Modified: March 03, 2022
rl with proxy objectives
This page is from my personal notes, and has not been specifically reviewed for public consumption. It might be incomplete, wrong, outdated, or stupid. Caveat lector.Suppose we want to maximize reward, but we only get a couple bits of reward data every few hundreds/thousands of actions, whereas we get massive environmental feedback (an entire video frame, say) at every action.
It would be natural to come up with a multi-objective loss, where we try to maximize reward and to reconstruct observations. This may work in practice but is unsatisfying, because ultimately reward is enough: the reason to reconstruct observations is to maximize reward, so we should never be willing to trade off reward for some other loss.

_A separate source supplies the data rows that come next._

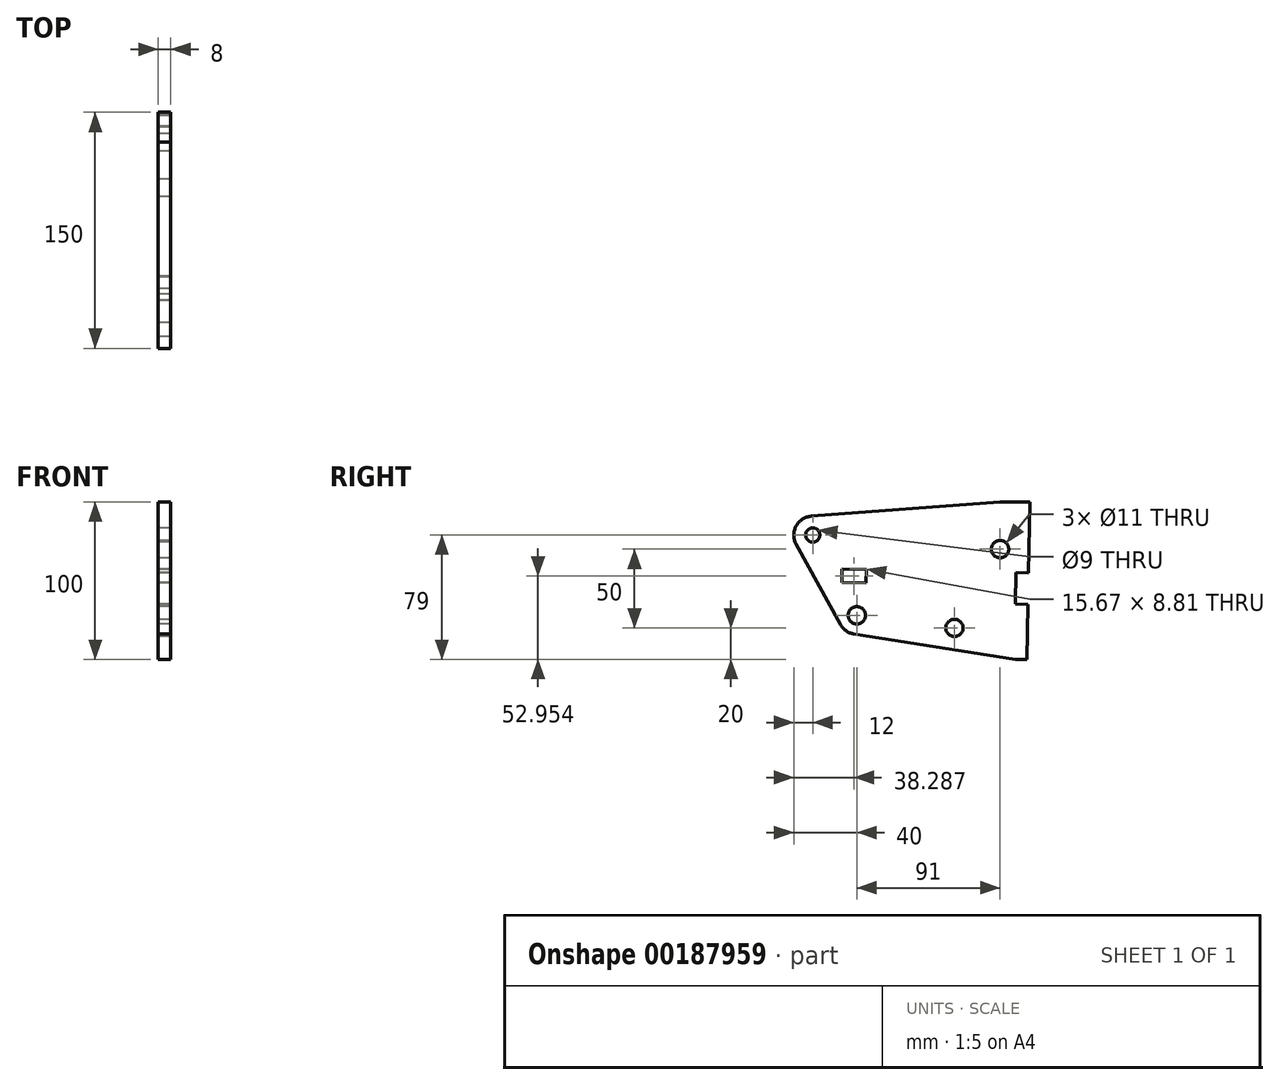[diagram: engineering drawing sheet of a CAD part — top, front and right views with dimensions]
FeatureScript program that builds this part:
annotation { "Feature Type Name" : "Feature", "Feature Type Description" : "" }
export const myFeature = defineFeature(function(context is Context, id is Id, definition is map)
    precondition{}
    {
        {
            var Q0;
            Q0=qCreatedBy(makeId("Right.planeOp"),FACE);
            var sketch = newSketch(context, id + "F0", { "sketchPlane" : qUnion([Q0])});
            skCircle(sketch, "E0", {"center": v(0, 0) * mm, "radius": 5.5 * mm});
            skCircle(sketch, "E1", {"center": v(-119, 9) * mm, "radius": 4.5 * mm});
            skCircle(sketch, "E2", {"center": v(-29, -50) * mm, "radius": 5.5 * mm});
            skCircle(sketch, "E3", {"center": v(-91, -42) * mm, "radius": 5.5 * mm});
            skLineSegment(sketch, "E4", {"start": v(25, 30) * mm, "end": v(0, 30) * mm});
            skLineSegment(sketch, "E5", {"start": v(9.78, -70) * mm, "end": v(25, -70) * mm});
            skArc(sketch, "E6", {"start": v(-119.9, 20.97) * mm, "mid": v(-129.57, 14.68) * mm, "end": v(-129.48, 3.15) * mm});
            skLineSegment(sketch, "E7", {"start": v(0, 30) * mm, "end": v(-119.9, 20.97) * mm});
            skArc(sketch, "E8", {"start": v(-101.52, -47.78) * mm, "mid": v(-97.96, -51.77) * mm, "end": v(-93.03, -53.83) * mm});
            skLineSegment(sketch, "E9", {"start": v(-129.56, 3.3) * mm, "end": v(-101.52, -47.78) * mm});
            skLineSegment(sketch, "E10", {"start": v(-93.03, -53.83) * mm, "end": v(9.78, -70) * mm});
            skLineSegment(sketch, "E11", {"start": v(19.23, 41.6) * mm, "end": v(16.86, -76.8) * mm});
            skPoint(sketch, "E12", {"position": v(19, 30) * mm});
            skPoint(sketch, "E13", {"position": v(17, -70) * mm});
            skLineSegment(sketch, "E14", {"start": v(17.7, -35) * mm, "end": v(9.7, -34.85) * mm});
            skLineSegment(sketch, "E15", {"start": v(9.7, -34.85) * mm, "end": v(10.1, -14.85) * mm});
            skLineSegment(sketch, "E16", {"start": v(10.1, -14.85) * mm, "end": v(18.1, -15.01) * mm});
            skLineSegment(sketch, "E17", {"start": v(18.1, -15.01) * mm, "end": v(-112.73, -12.4) * mm});
            skLineSegment(sketch, "E18", {"start": v(-84.88, -12.95) * mm, "end": v(-85.05, -21.45) * mm});
            skLineSegment(sketch, "E19", {"start": v(-85.05, -21.45) * mm, "end": v(-100.55, -21.14) * mm});
            skLineSegment(sketch, "E20", {"start": v(-100.55, -21.14) * mm, "end": v(-100.38, -12.64) * mm});
            skSolve(sketch);
        }
        {
            var Q0;
            Q0=makeQuery(id+"F0.imprint","IMPRINT",FACE,{"disambiguationData":[TD([[makeQuery(id+"F0.imprint","IMPRINT",EDGE,{"derivedFrom":sQuery(id+"F0.wireOp",EDGE,"E0")}),-1.0]])]});
            extrude(context, id + "F1", {"entities" : qUnion([Q0]), "depth" : 8 * mm});
        }
    });
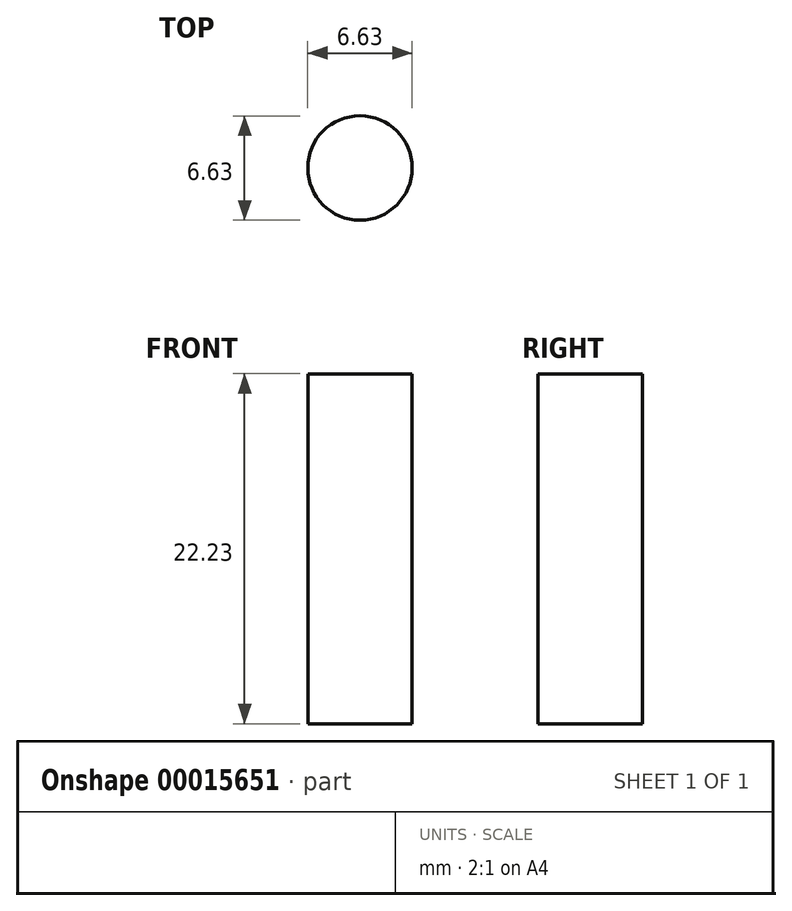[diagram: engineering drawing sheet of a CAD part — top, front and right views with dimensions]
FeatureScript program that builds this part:
annotation { "Feature Type Name" : "Feature", "Feature Type Description" : "" }
export const myFeature = defineFeature(function(context is Context, id is Id, definition is map)
    precondition{}
    {
        {
            var Q0;
            Q0=qCreatedBy(makeId("Top.planeOp"),FACE);
            var sketch = newSketch(context, id + "F0", { "sketchPlane" : qUnion([Q0])});
            skCircle(sketch, "E0", {"center": v(-62.75, 46.07) * mm, "radius": 3.31 * mm});
            skSolve(sketch);
        }
        {
            var Q0;
            Q0=sQuery(id+"F0.wireOp",EDGE,"E0");
            extrude(context, id + "F1", {"bodyType" : ToolBodyType.SURFACE, "surfaceEntities" : qUnion([Q0]), "depth" : 22.22 * mm});
        }
    });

Another practical approach is unsupervised pretraining on a reconstruction objective, followed by fine-tuning on reward. This might work fine, but is also unsatisfying since it fails to use the observations that come in at test time. A good system should be able to learn to model and maximize reward in a novel environment; the meta-level shape of machine learning is that it should never stop learning.
We want an approach that ultimately maximizes reward, but benefits from all the additional data we can throw at it. TODO: is reward shaping part of the answer here?
- What would the potential function be? Say we train a self-supervised model according to the loss of our choice, then use that representation to predict the value at each state, and use that as the potential.